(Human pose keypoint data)
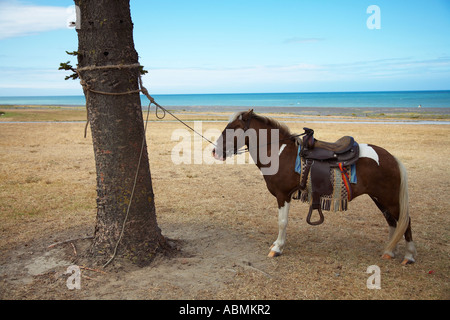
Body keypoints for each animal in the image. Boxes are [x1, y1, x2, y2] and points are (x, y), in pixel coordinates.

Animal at [213, 109, 416, 264]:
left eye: (233, 129)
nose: (215, 151)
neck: (279, 153)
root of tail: (391, 157)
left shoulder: (283, 195)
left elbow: (282, 222)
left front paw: (277, 248)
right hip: (379, 198)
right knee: (392, 222)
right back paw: (389, 251)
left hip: (389, 199)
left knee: (405, 222)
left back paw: (409, 256)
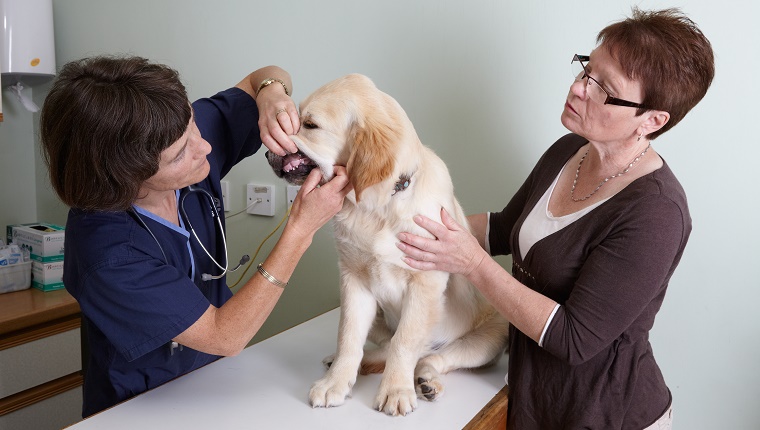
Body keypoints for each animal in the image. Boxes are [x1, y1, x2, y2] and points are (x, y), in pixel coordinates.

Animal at [264, 74, 508, 416]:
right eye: (294, 117)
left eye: (310, 124)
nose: (266, 152)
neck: (376, 208)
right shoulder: (353, 280)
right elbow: (348, 337)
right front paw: (335, 383)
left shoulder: (425, 280)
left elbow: (405, 342)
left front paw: (395, 390)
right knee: (385, 347)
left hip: (494, 333)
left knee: (430, 357)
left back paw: (426, 382)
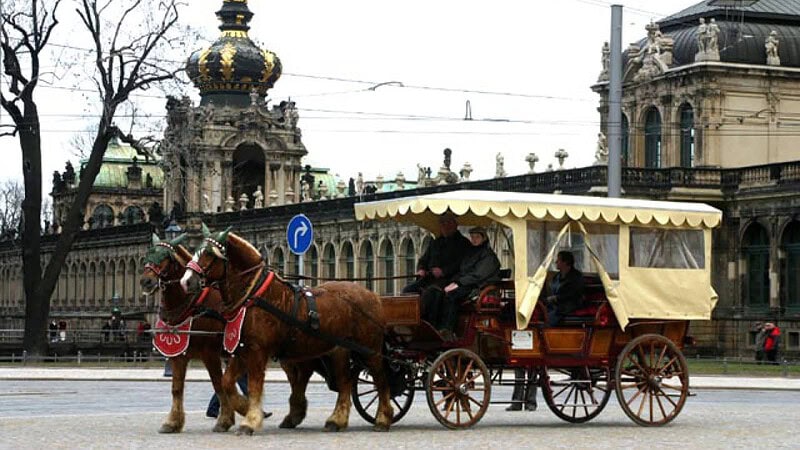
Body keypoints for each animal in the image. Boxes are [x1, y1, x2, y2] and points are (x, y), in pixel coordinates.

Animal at [138, 232, 250, 432]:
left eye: (165, 256)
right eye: (148, 254)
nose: (146, 281)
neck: (193, 305)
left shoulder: (209, 353)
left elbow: (218, 384)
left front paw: (224, 419)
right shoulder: (178, 354)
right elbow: (177, 388)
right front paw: (173, 422)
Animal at [180, 230, 394, 434]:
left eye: (209, 253)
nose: (186, 281)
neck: (255, 294)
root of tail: (372, 294)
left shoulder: (257, 351)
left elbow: (255, 385)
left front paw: (250, 421)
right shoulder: (242, 350)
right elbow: (226, 382)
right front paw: (243, 408)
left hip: (370, 350)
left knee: (381, 380)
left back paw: (383, 419)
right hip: (340, 350)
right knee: (345, 382)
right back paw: (336, 421)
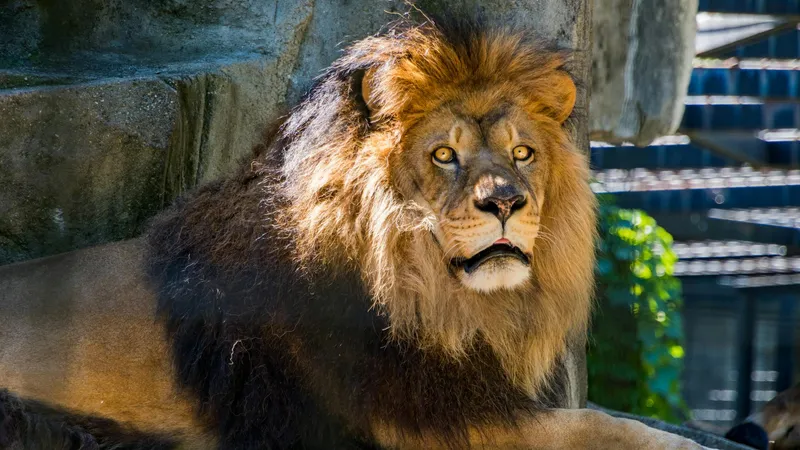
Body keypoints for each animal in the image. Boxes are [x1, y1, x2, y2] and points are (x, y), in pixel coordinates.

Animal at [0, 18, 713, 449]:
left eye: (523, 154)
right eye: (444, 155)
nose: (507, 202)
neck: (439, 303)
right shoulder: (416, 425)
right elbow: (594, 424)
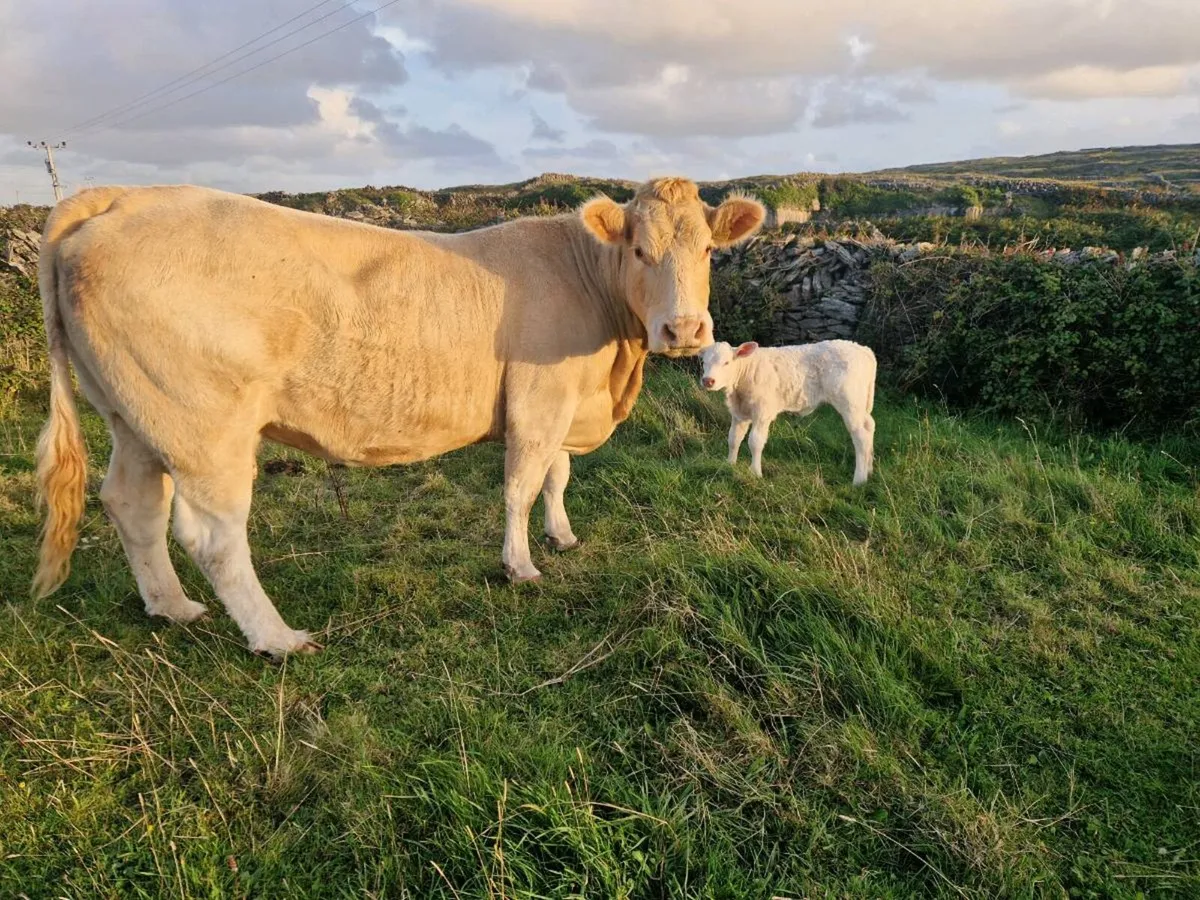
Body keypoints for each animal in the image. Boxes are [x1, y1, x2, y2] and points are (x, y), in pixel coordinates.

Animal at [31, 178, 765, 657]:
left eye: (707, 251)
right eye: (640, 251)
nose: (684, 329)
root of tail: (122, 196)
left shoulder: (563, 401)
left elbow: (556, 479)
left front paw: (562, 536)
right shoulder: (538, 399)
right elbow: (522, 486)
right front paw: (520, 566)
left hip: (134, 417)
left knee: (133, 505)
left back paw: (173, 607)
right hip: (203, 424)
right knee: (212, 535)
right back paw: (277, 638)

*Task to complete:*
Once the pictures are removed, reproduce the remaining entries above exactly.

*Exercise response:*
Body keypoints for each animal in the image. Boxes are [x1, y1, x2, y2] and points are (x, y), in pixel coordinates.

Animal at [213, 109, 416, 264]:
left eye: (233, 129)
nose: (215, 151)
neck: (279, 153)
root of tail: (391, 157)
left shoulder: (283, 195)
left elbow: (282, 222)
left front paw: (277, 248)
right hip: (379, 198)
right knee: (392, 222)
right back paw: (389, 251)
left hip: (389, 199)
left knee: (405, 222)
left back paw: (409, 256)
Body keypoints for each animal in the image. Boxes are [x1, y1, x2, y2] and points are (x, y), in pixel coordinates.

Animal at [264, 74, 508, 416]:
right eye: (294, 117)
left eye: (310, 124)
nose: (266, 152)
neck: (376, 208)
right shoulder: (353, 280)
right elbow: (348, 337)
right front paw: (335, 383)
left shoulder: (425, 280)
left elbow: (405, 342)
left front paw: (395, 390)
right knee: (385, 347)
left hip: (494, 333)
left knee: (430, 357)
left back paw: (426, 382)
Body keypoints for each animal in the image. Boxes are [x1, y1, x2, y2] and points are (x, y), in pixel coordinates.

Animal at [138, 232, 250, 432]:
left eye: (165, 256)
right eye: (148, 254)
nose: (146, 281)
neck: (193, 305)
left shoulder: (209, 353)
left elbow: (218, 384)
left front paw: (224, 419)
right shoulder: (178, 354)
right elbow: (177, 388)
right front paw: (173, 422)
Animal at [180, 230, 394, 434]:
left eye: (209, 253)
nose: (186, 281)
neck: (255, 294)
root of tail: (372, 294)
left shoulder: (257, 351)
left elbow: (255, 385)
left front paw: (250, 421)
right shoulder: (242, 350)
right elbow: (226, 382)
right front paw: (243, 408)
left hip: (370, 350)
left knee: (381, 380)
left back paw: (383, 419)
right hip: (340, 350)
right knee: (345, 382)
right back paw: (336, 421)
Body keypoints for each animal in the image. Boxes are [x1, y1, x2, y2] and points are (x, y), in pixel coordinates.

Animal at [0, 18, 713, 449]:
left eye: (523, 154)
right eye: (444, 155)
nose: (507, 202)
neck: (439, 303)
right shoulder: (416, 425)
right elbow: (594, 424)
Body keypoints for each animal in the image. Boxes are [x1, y1, x2, y2] and points are (x, y), in pixel coordinates.

Animal at [31, 178, 765, 657]:
left eye: (707, 251)
right eye: (640, 251)
nose: (684, 329)
root of tail: (122, 196)
left shoulder: (563, 401)
left elbow: (556, 479)
left front paw: (562, 536)
right shoulder: (538, 399)
right elbow: (522, 486)
right front paw: (520, 566)
left hip: (134, 417)
left knee: (133, 505)
left back paw: (173, 607)
right hip: (203, 424)
right knee: (212, 535)
right back paw: (277, 638)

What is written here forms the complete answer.